*** Begin section ***

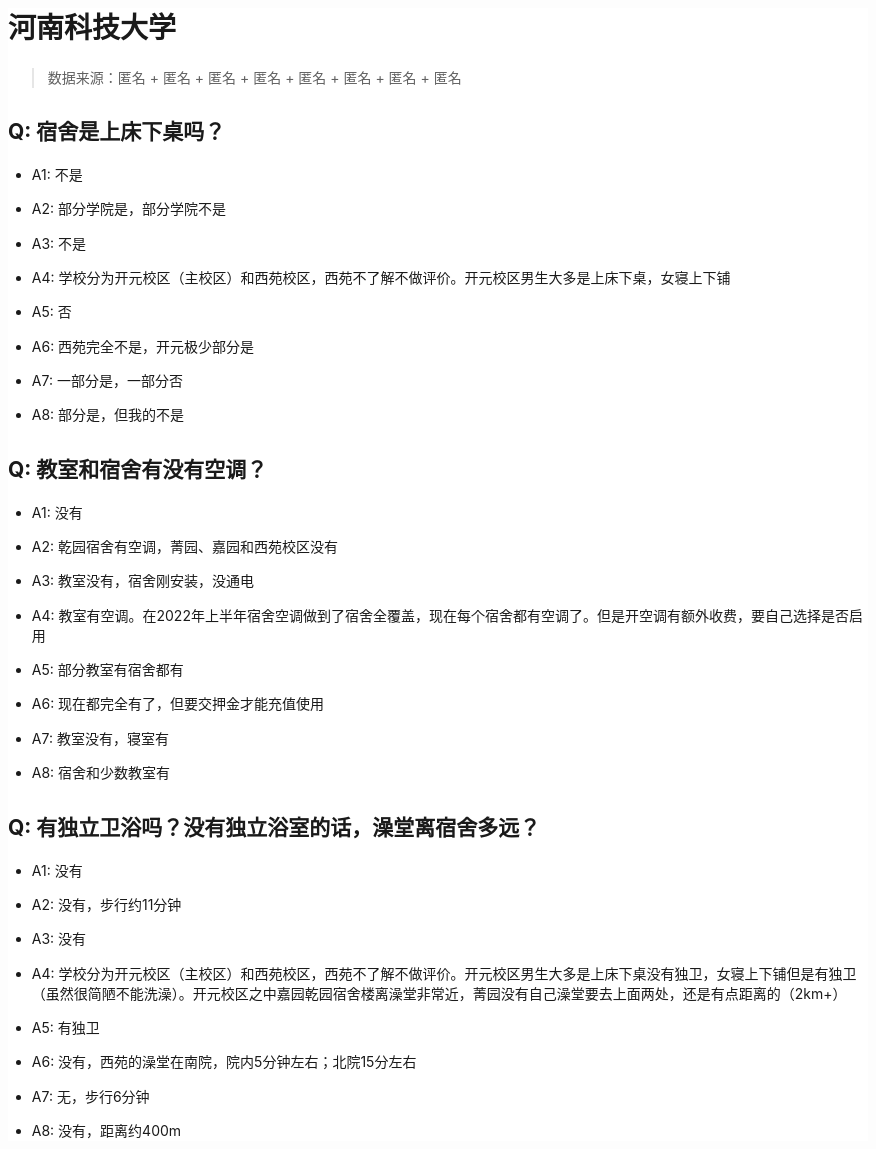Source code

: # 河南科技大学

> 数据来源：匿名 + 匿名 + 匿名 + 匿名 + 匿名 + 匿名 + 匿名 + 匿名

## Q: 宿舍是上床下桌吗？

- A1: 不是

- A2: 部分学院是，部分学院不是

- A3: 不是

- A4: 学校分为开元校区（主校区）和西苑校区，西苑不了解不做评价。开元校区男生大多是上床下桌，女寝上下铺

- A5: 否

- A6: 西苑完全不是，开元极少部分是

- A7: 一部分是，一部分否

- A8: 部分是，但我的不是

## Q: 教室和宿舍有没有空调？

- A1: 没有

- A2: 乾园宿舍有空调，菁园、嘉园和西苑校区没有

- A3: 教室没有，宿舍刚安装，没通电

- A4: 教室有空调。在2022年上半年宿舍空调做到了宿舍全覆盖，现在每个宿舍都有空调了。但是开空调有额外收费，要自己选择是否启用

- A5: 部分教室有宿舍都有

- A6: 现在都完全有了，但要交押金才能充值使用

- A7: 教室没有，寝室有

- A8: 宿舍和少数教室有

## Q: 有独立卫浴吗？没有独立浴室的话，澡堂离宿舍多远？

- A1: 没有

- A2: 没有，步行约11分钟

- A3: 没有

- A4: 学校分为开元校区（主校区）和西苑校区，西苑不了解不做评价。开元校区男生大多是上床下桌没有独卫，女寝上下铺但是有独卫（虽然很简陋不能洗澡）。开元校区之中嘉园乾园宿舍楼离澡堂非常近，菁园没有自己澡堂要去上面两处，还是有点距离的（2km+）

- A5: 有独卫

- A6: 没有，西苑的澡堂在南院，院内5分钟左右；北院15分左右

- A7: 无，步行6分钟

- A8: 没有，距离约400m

*** End section ***

Where a line in the material above holds "西苑不了解不做评价", copy that line.

- A4: 学校分为开元校区（主校区）和西苑校区，西苑不了解不做评价。开元校区男生大多是上床下桌，女寝上下铺
- A4: 学校分为开元校区（主校区）和西苑校区，西苑不了解不做评价。开元校区男生大多是上床下桌没有独卫，女寝上下铺但是有独卫（虽然很简陋不能洗澡）。开元校区之中嘉园乾园宿舍楼离澡堂非常近，菁园没有自己澡堂要去上面两处，还是有点距离的（2km+）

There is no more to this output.